Monday, October 8, 2012

Praying Together On Monday October 8, 2012

Abba, today I begin with a thank you for your call to me, “Come to me . . .” Matthew 11:28. This is a call not to do but to be. Your call as if there were no one else but to me, “Come to me . . . “

Abba, forgive my selfish needs, consuming desires and all too often wanton driving passions to be, which have nothing to do with your call, “Come to me . . .” I thank you this call is not as if I am some animal or pet , but as your own child, one you gave birth to and have a desire and purpose for. You call because you wish to, there is something you both see and know that you want not only for me to do, but to be and become. May I trust you in this and every moment that follows to reach out to you as you call and “Lord here am I send me . . .”
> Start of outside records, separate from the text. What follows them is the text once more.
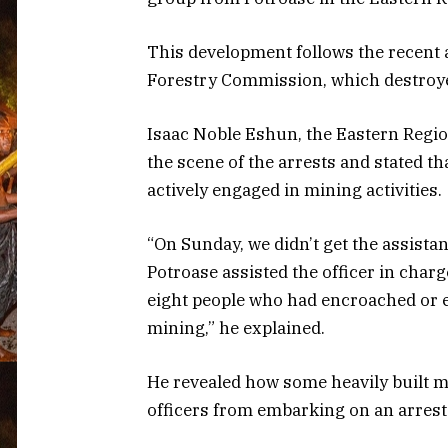
This development follows the recent 
Forestry Commission, which destroye
Isaac Noble Eshun, the Eastern Regio
the scene of the arrests and stated t
actively engaged in mining activities.
“On Sunday, we didn’t get the assistan
Potroase assisted the officer in char
eight people who had encroached or e
mining,” he explained.
He revealed how some heavily built m
officers from embarking on an arrest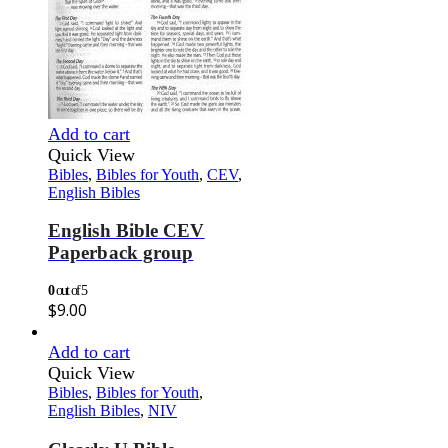
Add to cart
Quick View
Bibles
,
Bibles for Youth
,
CEV
,
English Bibles
English Bible CEV
Paperback group
0
out of 5
$
9.00
Add to cart
Quick View
Bibles
,
Bibles for Youth
,
English Bibles
,
NIV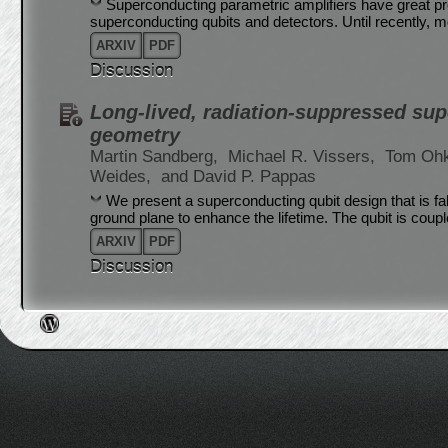
Superconducting parametric amplifiers have great pr
superconducting qubits and detectors. Until recently, 
ARXIV
PDF
Discussion
Long-lived, radiation-suppressed sup
geometry
Martin Sandberg,
Michael R. Vissers,
Tom Ohk
Weides,
and David P. Pappas
We present a superconducting qubit design that is f
ground plane to enhance the lifetime. The qubit is coupl
ARXIV
PDF
Discussion
Post navigation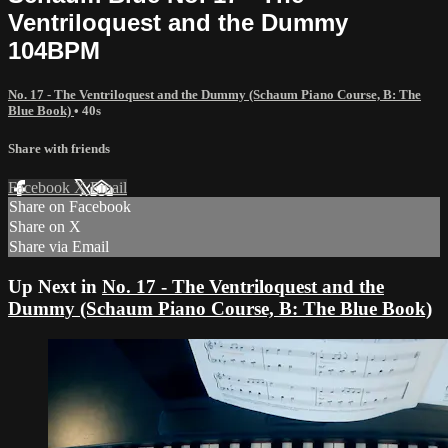
Ventriloquest and the Dummy
104BPM
No. 17 - The Ventriloquest and the Dummy (Schaum Piano Course, B: The
Blue Book)
• 40s
Share with friends
Facebook
X
Email
Share on Facebook
Share on X
Share via Email
Up Next in
No. 17 - The Ventriloquest and the
Dummy (Schaum Piano Course, B: The Blue Book)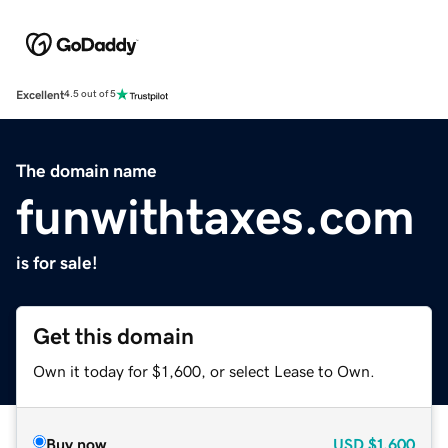
Excellent
4.5 out of 5
The domain name
funwithtaxes.com
is for sale!
Get this domain
Own it today for $1,600, or select Lease to Own.
Buy now
USD
$1,600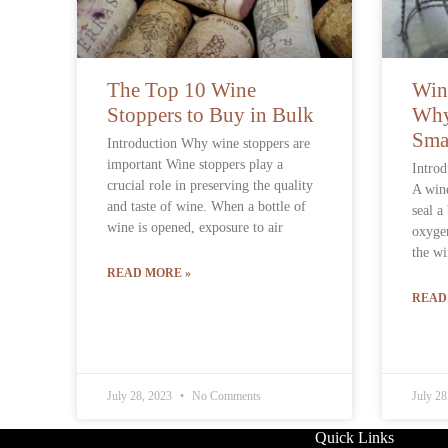
The Top 10 Wine
Win
Stoppers to Buy in Bulk
Why
Sma
Introduction Why wine stoppers are
important Wine stoppers play a
Introd
crucial role in preserving the quality
A wine
and taste of wine. When a bottle of
seal a
wine is opened, exposure to air
oxygen
the wi
READ MORE »
READ
July 28, 2023
No Comments
July 2
Contact Info
Quick Links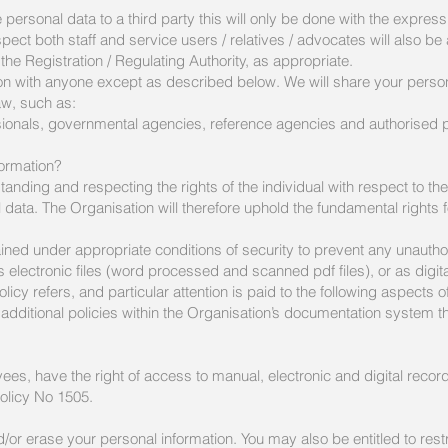
ersonal data to a third party this will only be done with the express 
espect both staff and service users / relatives / advocates will also b
he Registration / Regulating Authority, as appropriate.
on with anyone except as described below. We will share your persona
aw, such as:
essionals, governmental agencies, reference agencies and authorised 
ormation?
anding and respecting the rights of the individual with respect to th
data. The Organisation will therefore uphold the fundamental rights f
ined under appropriate conditions of security to prevent any unautho
 electronic files (word processed and scanned pdf files), or as digital
y refers, and particular attention is paid to the following aspects o
additional policies within the Organisation’s documentation system 
ees, have the right of access to manual, electronic and digital records
Policy No 1505.
/or erase your personal information. You may also be entitled to restr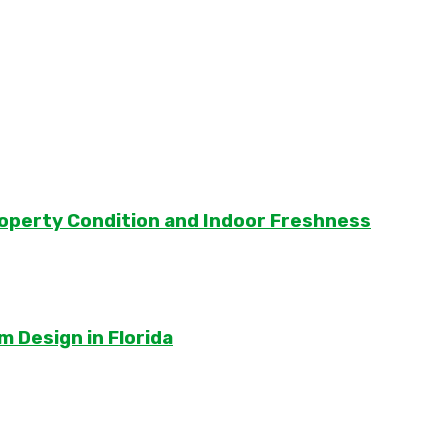
roperty Condition and Indoor Freshness
 Design in Florida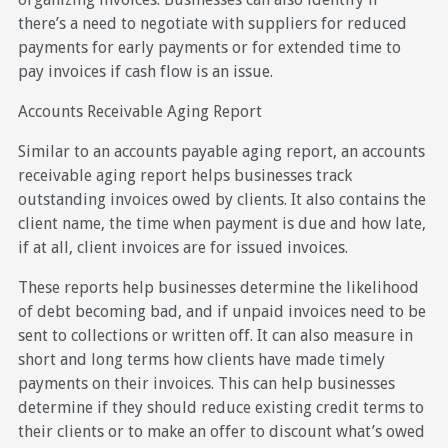
there’s a need to negotiate with suppliers for reduced
payments for early payments or for extended time to
pay invoices if cash flow is an issue.
Accounts Receivable Aging Report
Similar to an accounts payable aging report, an accounts
receivable aging report helps businesses track
outstanding invoices owed by clients. It also contains the
client name, the time when payment is due and how late,
if at all, client invoices are for issued invoices.
These reports help businesses determine the likelihood
of debt becoming bad, and if unpaid invoices need to be
sent to collections or written off. It can also measure in
short and long terms how clients have made timely
payments on their invoices. This can help businesses
determine if they should reduce existing credit terms to
their clients or to make an offer to discount what’s owed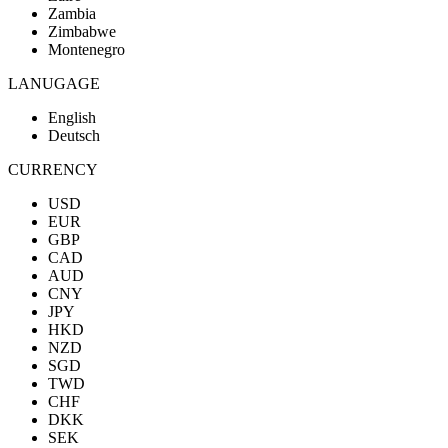
Zambia
Zimbabwe
Montenegro
LANUGAGE
English
Deutsch
CURRENCY
USD
EUR
GBP
CAD
AUD
CNY
JPY
HKD
NZD
SGD
TWD
CHF
DKK
SEK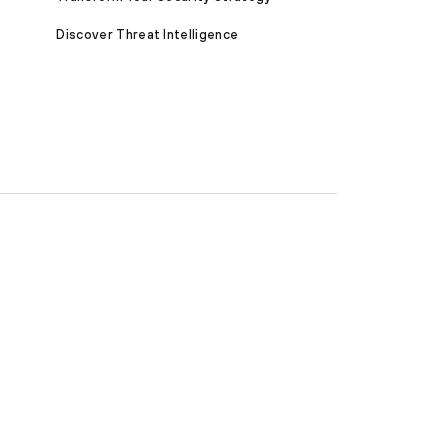
Discover Threat Intelligence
Perhaps you may want me to respond by simply “stand still and see . . .” oh may I have you grace to do nothing more. I am so busy trying to ‘get something done,” I forget, I need to hear what it is you want before I go rushing off to get ‘it” done. Jesus I live in a culture not know for standing, let alone standing still for very long, so I confess a great need to not only believe you but learning how to trust you and that even as it seems nothing is happening, you are on the move. THANK YOU!
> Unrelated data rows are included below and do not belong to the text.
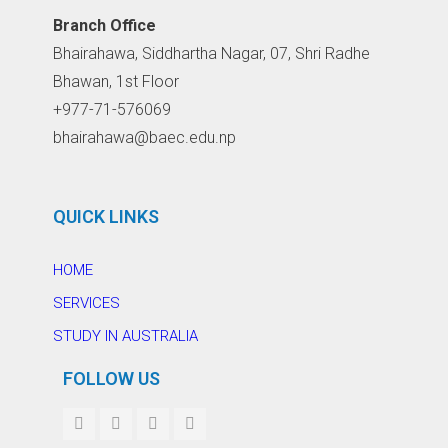
Branch Office
Bhairahawa, Siddhartha Nagar, 07, Shri Radhe
Bhawan, 1st Floor
+977-71-576069
bhairahawa@baec.edu.np
QUICK LINKS
HOME
SERVICES
STUDY IN AUSTRALIA
FOLLOW US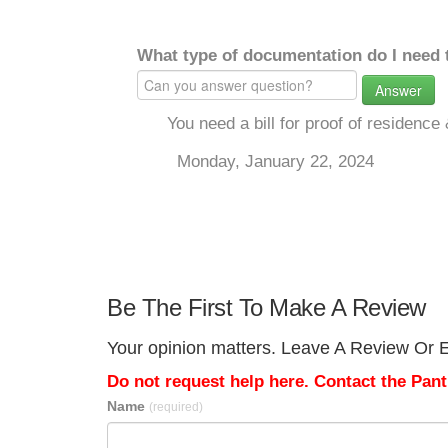
What type of documentation do I need 
Answer
You need a bill for proof of residence
Monday, January 22, 2024
Be The First To Make A Review
Your opinion matters. Leave A Review Or Ed
Do not request help here. Contact the Pantr
Name
(required)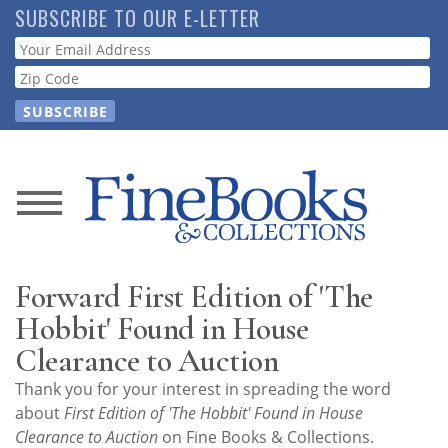
Skip
SUBSCRIBE TO OUR E-LETTER
to
Webform
main
content
News
Magazine
Forward First Edition of 'The
Store
Hobbit' Found in House
Clearance to Auction
Resource
Thank you for your interest in spreading the word
Guide
about
First Edition of 'The Hobbit' Found in House
Clearance to Auction
on Fine Books & Collections.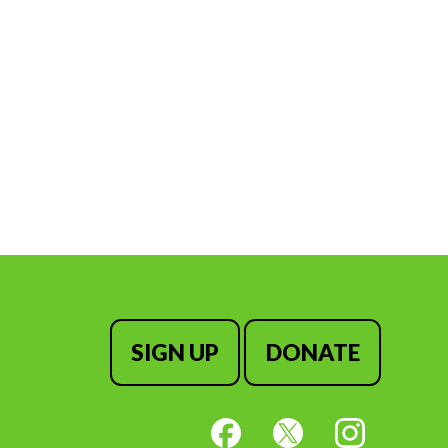
SIGN UP
DONATE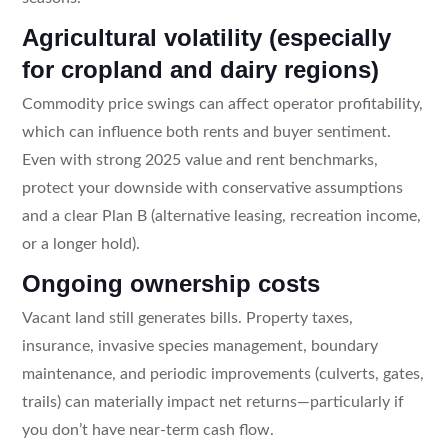
Agricultural volatility (especially
for cropland and dairy regions)
Commodity price swings can affect operator profitability,
which can influence both rents and buyer sentiment.
Even with strong 2025 value and rent benchmarks,
protect your downside with conservative assumptions
and a clear Plan B (alternative leasing, recreation income,
or a longer hold).
Ongoing ownership costs
Vacant land still generates bills. Property taxes,
insurance, invasive species management, boundary
maintenance, and periodic improvements (culverts, gates,
trails) can materially impact net returns—particularly if
you don’t have near-term cash flow.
I confess my arrogance, anger, frustration and regret that I haven’t accomplished what I wanted to do or get done for you and the Kingdom. Never thinking that might not have been your plan or purpose at all or ever. Forgive me for thinking less of myself then I should all the while wish I were more than I should as well. Pretty confused aren't I Jesus, well, Lord as we say, “that’s how I roll . . .” Here Lord, I present what I am and have to you, for the purpose I don’t understand. I can’t figure or ‘sort out’ my own life to say nothing of your great and master plan for time, ow foolish I’ve been, but thank you for loving me through the dark and lonely times of my (really our) life together.

Come Lord Jesus, thank you for your call. Slow me do Jesus, I’m so busy trying to be and do I’ve left you not only standing at the ‘bus stop,’ but completely out of my plans and life. Without meaning to I’ve accused you of forgetting me and my need(s), of overlooking where I serve, or even remembering me, Oh how foolish I've been, and all the while you have been saying, “Come to me . . .”

So here I am Lord God and Abba, crying at your feet, I’m tired, of trying to this alone, and frustrated with my own and the failures of others so much like me, here I may I respond to you clear voice today, and say, “I am a man of unclean lips, and I dwell among of people of unclean lips, . . .” Thank you for cleansing and empowering call, “ . . . who can I send, and who will go for us . . . “ Lord, here am I send me! But first I must listen for your voice saying, “Come to me . . .” AMEN!!!